For traditional card payments, transactions will require two-factor authentication using at least two of the following three elements:

  • Something the customer knows (a password or PIN)
  • Something they have (a phone or physical token)
  • Something they are (fingerprint, facial recognition)

After 14 September, any SCA-eligible transaction that does not meet these criteria will be rejected by the customer’s bank.

Is anyone ready?

Only 44pc of impacted businesses expect to be ready by 14 September. Payment providers such as Stripe and PayPal are making a number of resources available to aid the technical migration work required but, for any online business, payment handling is a core system function requiring extensive planning and testing.

The danger is that many businesses may be unaware of the scope of the changes they need to make until it’s too late to avoid a round of lost revenue. To butcher the old Chinese proverb, the best time to start working on SCA integration was several months ago – the second best time is now!
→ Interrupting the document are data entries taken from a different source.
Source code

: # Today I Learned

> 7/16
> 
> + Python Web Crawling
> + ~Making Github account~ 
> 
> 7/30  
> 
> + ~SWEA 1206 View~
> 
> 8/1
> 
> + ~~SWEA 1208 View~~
But, despite the hype and hoopla to the contrary, SCA may not be happening after all in September.

A core element of SCA is the two-factor authentication mentioned above. Many banks were implementing this using customers’ possession of the credit card and a code sent via SMS. However, the European Banking Authority (EBA) recently said the Eurocrat equivalent of ‘no dice’ to that, which put the cat amongst the birded rodents somewhat.
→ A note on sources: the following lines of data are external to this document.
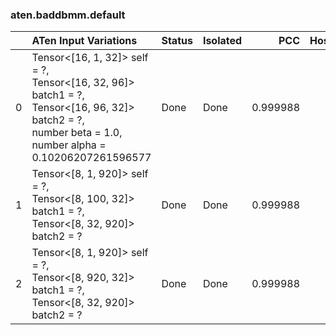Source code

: ### aten.baddbmm.default
|    | ATen Input Variations                                                                                                                                             | Status   | Isolated   |      PCC |   Host |
|---:|:------------------------------------------------------------------------------------------------------------------------------------------------------------------|:---------|:-----------|---------:|-------:|
|  0 | Tensor<[16, 1, 32]> self = ?,<br>Tensor<[16, 32, 96]> batch1 = ?,<br>Tensor<[16, 96, 32]> batch2 = ?,<br>number beta = 1.0,<br>number alpha = 0.10206207261596577 | Done     | Done       | 0.999988 |      0 |
|  1 | Tensor<[8, 1, 920]> self = ?,<br>Tensor<[8, 100, 32]> batch1 = ?,<br>Tensor<[8, 32, 920]> batch2 = ?                                                              | Done     | Done       | 0.999988 |      0 |
|  2 | Tensor<[8, 1, 920]> self = ?,<br>Tensor<[8, 920, 32]> batch1 = ?,<br>Tensor<[8, 32, 920]> batch2 = ?                                                              | Done     | Done       | 0.999988 |      0 |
The few banks and issuers that had prepared themselves for SCA were hit hard by this decision and lobbying pressure increased. As it stands, the EBA has punted the enforcement decision back to the national authorities.

What happens on 14 September?

The PSD2 legislation still comes into effect on 14 September, but each national body now has the choice to work with industry in their own country, assess best efforts and determine if they’re sufficient to warrant an extension. However, ‘best efforts’ is not defined in any more specific detail.

There’s now a window of 12 to 18 months in which legislation will be on the books, but enforcement will vary from country to country, depending on the decision of each national authority. So instead of simply heading into sweeping, pan-European legislation that will disrupt online payments, businesses are facing sweeping pan-European legislation that will disrupt online payments, implemented in an as-yet-unclear manner, likely on different dates per country, and based on different assessment of ‘best efforts’ by each authority.

Stripe’s official guidance is that 14 September is still the target date to aim for, as countries may decide to implement SCA shortly after that anyway and expect compliance by that deadline.

This would be the cautious approach, but many businesses are wary of making any changes to their payments infrastructure until it’s absolutely necessary, meaning the period of confusion will likely extend well beyond 14 September.

By Paul Conroy

Paul Conroy is the CTO at Square 1, an award-winning digital agency specialising in payments and online publishing. Square 1 has offices in Ireland, the UK and Spain.